Problem Statement: Stencil Sum Computation on GPU. i.e output at each index should be sum of values from input indices [index - RADIUS, index + RADIUS] where RADIUS is a constant known during compilation of kernel. Size of input is same as size of output. For border elements of output, input values can be considered zero for indices that are out of bounds for the range [cur_index - RADIUS, cur_index + RADIUS]

The solution shown below is to load BLOCK_SIZE elements 2 RADIUS + 1 times to load 2 RADIUS + 1 tensors, add all of the tensors, and then store it in output's global memory. However, this is expensive in terms of the load operations from global memory.

@triton.jit
def stencil_kernel(
    inputs: tl.tensor,
    outputs: tl.tensor,
    shape: tl.int32,
    BLOCK_SIZE: tl.constexpr,
    RADIUS: tl.constexpr):

    pid = tl.program_id(0)
    # Starting Offsets
    base_offs = pid * BLOCK_SIZE + tl.arange(0, BLOCK_SIZE)
    output_tensor = tl.zeros([BLOCK_SIZE], tl.float32)

    for offset in tl.static_range(-RADIUS, RADIUS + 1):
        offs = base_offs + offset
        input_ptrs = inputs + offs
        input_tensor = tl.load(input_ptrs,
            mask=offs < shape and offs >= 0,
            other=0.0)
        output_tensor += input_tensor

    tl.store(outputs + base_offs, output_tensor, mask=base_offs < shape)

I found that when increasing the RADIUS to larger values, we dont get as good performance as hand tuned cuda kernel similar to shown here https://github.com/olcf/cuda-training-series/blob/master/exercises/hw2/stencil_1d_solution.cu.

Is there a better way to do this in triton?

What might help is a support for shift operator in a tl.tensor and in that case, You can load the BLOCK_SIZE + 2 RADIUS elements in a tensor once and then do something like a tl.shift() on tensor to get 2 RADIUS other tensors and perform addition of all of these. Maybe it can be lowered similar to what CUDA does with shfl_down_sync?

[yunjiangster]

Maybe you can achieve something similar by loading a 2d tensor (via unsqueeze and broadcasting) with overlapping elements.
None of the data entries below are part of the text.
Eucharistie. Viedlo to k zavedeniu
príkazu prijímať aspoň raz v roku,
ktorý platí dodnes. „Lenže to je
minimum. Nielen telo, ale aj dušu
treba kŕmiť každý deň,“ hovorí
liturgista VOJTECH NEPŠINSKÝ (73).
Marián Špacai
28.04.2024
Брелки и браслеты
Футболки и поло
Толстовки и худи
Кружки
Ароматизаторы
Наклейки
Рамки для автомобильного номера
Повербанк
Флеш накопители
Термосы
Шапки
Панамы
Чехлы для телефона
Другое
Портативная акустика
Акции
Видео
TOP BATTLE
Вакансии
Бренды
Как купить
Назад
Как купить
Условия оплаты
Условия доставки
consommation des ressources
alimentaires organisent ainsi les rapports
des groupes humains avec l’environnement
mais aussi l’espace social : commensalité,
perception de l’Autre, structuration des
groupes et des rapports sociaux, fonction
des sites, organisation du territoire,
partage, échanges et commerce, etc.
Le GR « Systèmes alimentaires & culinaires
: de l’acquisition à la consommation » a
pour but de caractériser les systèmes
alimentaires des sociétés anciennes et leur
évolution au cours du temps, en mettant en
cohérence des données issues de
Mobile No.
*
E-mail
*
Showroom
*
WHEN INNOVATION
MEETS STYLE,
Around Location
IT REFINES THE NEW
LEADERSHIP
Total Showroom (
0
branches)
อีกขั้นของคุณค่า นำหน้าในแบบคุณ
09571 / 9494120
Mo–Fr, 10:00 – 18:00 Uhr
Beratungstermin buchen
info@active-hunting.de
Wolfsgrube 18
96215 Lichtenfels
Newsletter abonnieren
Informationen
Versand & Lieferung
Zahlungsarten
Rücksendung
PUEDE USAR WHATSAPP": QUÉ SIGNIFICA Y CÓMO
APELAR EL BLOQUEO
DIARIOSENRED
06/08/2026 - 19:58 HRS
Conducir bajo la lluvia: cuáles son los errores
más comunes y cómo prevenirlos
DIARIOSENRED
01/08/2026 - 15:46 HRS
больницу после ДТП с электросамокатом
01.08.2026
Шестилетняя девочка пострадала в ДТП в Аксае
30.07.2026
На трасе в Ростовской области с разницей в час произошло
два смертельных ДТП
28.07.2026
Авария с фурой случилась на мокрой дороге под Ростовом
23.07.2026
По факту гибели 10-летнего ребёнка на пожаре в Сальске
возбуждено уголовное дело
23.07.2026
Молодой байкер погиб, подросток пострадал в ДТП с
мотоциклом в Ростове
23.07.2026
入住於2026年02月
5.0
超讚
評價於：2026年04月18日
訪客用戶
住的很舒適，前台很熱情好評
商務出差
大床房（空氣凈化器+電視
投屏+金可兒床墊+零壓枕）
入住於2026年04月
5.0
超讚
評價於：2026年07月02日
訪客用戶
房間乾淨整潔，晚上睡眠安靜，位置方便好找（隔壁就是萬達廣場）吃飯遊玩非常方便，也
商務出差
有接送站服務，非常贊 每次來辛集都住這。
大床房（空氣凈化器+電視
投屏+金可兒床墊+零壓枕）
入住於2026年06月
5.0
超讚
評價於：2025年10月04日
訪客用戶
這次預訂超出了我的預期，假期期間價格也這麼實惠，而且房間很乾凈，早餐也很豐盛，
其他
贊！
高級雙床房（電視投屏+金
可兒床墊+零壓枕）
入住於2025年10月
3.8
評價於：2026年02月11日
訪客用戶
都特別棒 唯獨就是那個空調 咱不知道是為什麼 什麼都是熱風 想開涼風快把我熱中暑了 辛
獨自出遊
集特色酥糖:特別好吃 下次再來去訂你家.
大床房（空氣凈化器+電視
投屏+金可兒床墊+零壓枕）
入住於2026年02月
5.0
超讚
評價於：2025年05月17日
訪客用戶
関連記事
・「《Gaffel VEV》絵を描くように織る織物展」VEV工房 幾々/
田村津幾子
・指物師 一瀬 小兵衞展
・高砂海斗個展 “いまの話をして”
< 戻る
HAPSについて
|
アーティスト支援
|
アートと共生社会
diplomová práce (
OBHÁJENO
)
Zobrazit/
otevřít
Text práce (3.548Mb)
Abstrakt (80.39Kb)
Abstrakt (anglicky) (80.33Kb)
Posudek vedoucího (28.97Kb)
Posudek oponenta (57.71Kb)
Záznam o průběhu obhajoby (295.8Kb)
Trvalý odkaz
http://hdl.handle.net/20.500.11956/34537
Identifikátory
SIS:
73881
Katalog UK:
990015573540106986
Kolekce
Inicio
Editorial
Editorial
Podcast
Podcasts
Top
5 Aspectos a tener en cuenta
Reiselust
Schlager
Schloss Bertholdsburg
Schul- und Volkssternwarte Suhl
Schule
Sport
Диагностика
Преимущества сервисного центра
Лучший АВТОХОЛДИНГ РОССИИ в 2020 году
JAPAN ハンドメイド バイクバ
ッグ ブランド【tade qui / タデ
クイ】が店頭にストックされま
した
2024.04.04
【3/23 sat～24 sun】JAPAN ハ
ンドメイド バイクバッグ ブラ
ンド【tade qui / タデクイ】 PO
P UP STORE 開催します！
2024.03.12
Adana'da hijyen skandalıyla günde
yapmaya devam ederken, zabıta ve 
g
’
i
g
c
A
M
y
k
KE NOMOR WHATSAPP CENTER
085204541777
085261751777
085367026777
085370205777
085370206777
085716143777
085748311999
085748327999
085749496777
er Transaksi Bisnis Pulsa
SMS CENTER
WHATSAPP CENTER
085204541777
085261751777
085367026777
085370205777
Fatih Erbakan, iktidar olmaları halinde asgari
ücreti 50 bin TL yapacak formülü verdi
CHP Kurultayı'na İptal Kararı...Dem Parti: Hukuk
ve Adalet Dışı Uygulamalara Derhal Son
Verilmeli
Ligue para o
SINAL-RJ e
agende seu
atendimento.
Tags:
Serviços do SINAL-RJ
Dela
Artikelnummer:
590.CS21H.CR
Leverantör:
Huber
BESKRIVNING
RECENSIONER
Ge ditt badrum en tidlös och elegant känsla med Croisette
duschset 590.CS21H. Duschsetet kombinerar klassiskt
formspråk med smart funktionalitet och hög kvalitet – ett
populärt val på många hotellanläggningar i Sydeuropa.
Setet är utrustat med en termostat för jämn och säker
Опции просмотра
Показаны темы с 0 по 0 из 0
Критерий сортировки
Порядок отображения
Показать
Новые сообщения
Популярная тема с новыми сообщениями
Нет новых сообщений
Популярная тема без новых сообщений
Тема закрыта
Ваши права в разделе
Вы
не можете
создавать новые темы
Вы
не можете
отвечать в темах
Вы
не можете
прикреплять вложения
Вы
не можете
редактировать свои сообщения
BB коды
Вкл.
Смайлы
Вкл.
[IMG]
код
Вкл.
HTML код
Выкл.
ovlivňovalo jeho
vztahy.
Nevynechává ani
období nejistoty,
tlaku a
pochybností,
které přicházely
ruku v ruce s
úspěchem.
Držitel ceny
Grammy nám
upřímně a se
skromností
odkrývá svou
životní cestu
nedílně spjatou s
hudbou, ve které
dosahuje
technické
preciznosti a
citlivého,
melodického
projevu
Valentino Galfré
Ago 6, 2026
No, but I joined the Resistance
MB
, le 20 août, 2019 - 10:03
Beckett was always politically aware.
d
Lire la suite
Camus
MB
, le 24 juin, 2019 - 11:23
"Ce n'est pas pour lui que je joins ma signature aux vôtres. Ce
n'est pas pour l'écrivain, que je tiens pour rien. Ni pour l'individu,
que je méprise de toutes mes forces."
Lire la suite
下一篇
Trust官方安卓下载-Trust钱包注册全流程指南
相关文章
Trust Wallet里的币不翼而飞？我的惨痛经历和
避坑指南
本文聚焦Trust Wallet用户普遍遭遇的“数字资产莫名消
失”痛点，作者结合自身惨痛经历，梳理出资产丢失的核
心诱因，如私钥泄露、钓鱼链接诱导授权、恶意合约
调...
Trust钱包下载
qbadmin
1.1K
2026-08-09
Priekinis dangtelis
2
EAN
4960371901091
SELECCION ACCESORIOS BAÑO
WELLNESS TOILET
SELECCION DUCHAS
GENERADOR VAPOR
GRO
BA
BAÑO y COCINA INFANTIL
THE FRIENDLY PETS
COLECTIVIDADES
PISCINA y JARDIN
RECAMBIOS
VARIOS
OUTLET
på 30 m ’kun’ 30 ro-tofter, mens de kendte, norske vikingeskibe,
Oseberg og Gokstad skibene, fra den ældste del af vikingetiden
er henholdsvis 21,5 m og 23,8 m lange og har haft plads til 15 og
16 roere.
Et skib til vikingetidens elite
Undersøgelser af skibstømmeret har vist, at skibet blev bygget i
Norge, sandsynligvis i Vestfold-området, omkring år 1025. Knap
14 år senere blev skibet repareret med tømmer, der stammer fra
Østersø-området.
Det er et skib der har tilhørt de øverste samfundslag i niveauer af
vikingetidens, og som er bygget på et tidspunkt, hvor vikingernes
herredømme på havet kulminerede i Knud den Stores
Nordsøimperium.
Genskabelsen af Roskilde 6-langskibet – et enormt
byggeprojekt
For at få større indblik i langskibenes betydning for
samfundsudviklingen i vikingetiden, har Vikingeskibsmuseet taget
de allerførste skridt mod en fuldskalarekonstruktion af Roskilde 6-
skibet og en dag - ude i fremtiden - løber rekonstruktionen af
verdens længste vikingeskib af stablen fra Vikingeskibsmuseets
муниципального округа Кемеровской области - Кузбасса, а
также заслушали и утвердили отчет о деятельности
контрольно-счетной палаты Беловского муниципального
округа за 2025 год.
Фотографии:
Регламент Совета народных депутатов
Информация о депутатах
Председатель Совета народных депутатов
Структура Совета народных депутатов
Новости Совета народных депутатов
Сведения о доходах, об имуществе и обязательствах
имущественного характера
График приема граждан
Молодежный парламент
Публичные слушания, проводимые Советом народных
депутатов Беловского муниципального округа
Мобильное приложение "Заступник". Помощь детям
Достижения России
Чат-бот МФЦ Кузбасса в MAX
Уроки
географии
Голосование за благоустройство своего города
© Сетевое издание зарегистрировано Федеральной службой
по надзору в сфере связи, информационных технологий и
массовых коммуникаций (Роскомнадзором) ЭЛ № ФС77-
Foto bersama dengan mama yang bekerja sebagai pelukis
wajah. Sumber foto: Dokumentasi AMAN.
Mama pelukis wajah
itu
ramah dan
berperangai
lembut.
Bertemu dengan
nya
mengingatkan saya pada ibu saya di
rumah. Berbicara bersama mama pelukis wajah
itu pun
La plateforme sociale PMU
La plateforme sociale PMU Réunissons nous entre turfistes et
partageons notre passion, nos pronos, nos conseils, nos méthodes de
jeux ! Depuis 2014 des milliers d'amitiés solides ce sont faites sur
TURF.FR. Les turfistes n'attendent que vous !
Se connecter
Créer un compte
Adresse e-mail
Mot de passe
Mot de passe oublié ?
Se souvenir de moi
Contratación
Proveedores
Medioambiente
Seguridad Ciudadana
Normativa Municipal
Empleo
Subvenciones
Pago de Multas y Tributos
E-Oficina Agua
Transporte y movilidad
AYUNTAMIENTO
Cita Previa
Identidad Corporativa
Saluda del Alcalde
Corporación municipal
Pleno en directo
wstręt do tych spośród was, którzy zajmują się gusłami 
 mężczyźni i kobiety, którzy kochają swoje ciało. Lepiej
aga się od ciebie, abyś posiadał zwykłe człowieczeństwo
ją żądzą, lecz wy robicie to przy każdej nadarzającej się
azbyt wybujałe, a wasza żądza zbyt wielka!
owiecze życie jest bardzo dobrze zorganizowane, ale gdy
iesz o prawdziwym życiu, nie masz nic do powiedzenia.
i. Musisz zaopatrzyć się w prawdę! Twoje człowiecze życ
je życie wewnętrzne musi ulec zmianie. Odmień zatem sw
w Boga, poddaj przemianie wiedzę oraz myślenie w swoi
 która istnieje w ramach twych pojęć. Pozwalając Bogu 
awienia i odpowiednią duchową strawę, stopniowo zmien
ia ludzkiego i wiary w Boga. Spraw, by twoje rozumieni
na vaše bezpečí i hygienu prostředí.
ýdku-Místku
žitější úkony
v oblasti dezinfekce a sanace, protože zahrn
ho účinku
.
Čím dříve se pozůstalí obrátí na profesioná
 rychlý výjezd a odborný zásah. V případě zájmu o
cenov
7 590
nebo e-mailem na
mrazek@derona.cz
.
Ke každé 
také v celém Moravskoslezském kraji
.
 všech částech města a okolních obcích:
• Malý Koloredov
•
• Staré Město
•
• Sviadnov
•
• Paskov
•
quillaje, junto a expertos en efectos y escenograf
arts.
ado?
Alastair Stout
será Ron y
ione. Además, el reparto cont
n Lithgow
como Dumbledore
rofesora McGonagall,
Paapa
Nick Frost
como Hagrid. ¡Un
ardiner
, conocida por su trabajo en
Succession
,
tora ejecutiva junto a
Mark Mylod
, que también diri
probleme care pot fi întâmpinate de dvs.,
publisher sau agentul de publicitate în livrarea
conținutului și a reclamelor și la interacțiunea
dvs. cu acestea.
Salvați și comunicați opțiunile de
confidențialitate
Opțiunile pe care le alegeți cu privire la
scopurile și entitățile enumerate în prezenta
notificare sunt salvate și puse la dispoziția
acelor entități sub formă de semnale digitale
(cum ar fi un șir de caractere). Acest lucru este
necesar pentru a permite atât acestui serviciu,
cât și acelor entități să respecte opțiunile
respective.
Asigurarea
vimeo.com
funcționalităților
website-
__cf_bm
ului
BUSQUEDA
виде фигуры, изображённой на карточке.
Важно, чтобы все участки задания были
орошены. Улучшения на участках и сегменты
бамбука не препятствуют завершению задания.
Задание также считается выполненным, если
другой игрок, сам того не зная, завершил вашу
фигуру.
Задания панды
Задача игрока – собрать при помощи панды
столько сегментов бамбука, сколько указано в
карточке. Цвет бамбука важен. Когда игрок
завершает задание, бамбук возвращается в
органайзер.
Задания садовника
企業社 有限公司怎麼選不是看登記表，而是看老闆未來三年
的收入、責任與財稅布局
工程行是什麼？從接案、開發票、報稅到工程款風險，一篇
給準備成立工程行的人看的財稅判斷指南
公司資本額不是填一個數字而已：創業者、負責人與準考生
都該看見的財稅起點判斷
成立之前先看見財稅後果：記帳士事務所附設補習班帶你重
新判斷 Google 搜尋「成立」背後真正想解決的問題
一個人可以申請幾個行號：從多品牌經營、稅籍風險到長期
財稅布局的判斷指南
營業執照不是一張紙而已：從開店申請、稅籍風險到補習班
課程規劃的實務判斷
Here is an example:

import triton
import triton.language as tl
import torch

@triton.jit
def test_stencil(x_ptr, o_ptr):
    pid = tl.program_id(axis=0)
    rng = tl.arange(0, 4)
    x = tl.load(x_ptr + rng[:, None] + rng[None, :])
    tl.store(o_ptr + rng, tl.sum(x, axis=1))

x = torch.arange(8).cuda()
y = torch.zeros_like(x)
test_stencil[(1,)](x, y)
x, y

output looks like this

(tensor([0, 1, 2, 3, 4, 5, 6, 7], device='cuda:0'),
 tensor([ 6, 10, 14, 18,  0,  0,  0,  0], device='cuda:0'))

[thumbe3]

Hi @yunjiangster, this is definitely a good idea to make code concise. However, it has the same problem of multiple loads. Here is the implementation I did by borrowing your idea. NUM_OFFSETS below is the next power of 2 for (2 * RADIUS + 1)

@triton.jit
def stencil_kernel_v2(
    inputs: tl.tensor,
    outputs: tl.tensor,
    shape: tl.int32,
    BLOCK_SIZE: tl.constexpr,
    NUM_OFFSETS: tl.constexpr,
    RADIUS: tl.constexpr):

    pid = tl.program_id(0)
    # Starting Offsets
    base_offs = tl.arange(0, BLOCK_SIZE) 
    inc_offs = tl.arange(0, NUM_OFFSETS) - RADIUS
    output_offsets = pid * BLOCK_SIZE + base_offs
    input_offsets = pid * BLOCK_SIZE + inc_offs[None, :] + base_offs[:, None]

    input_tensor = tl.load(inputs + input_offsets,
        mask=(input_offsets < shape and input_offsets >=0)
            and inc_offs[None, :] <= RADIUS,
        other=0.0)

    tl.store(outputs + output_offsets,
        tl.sum(input_tensor, axis=1),
        mask = output_offsets < shape)

Even this kernel has similar performance compared to the previous triton kernel and starts to lag behind the hand-tuned cuda implementation on high values of RADIUS

[yunjiangster]

@thumbe3 ah that makes sense. The load of the same repeated element will still require multiple loading work probably. I am curious how triton handles convolutional kernel then? It’s doing something similar.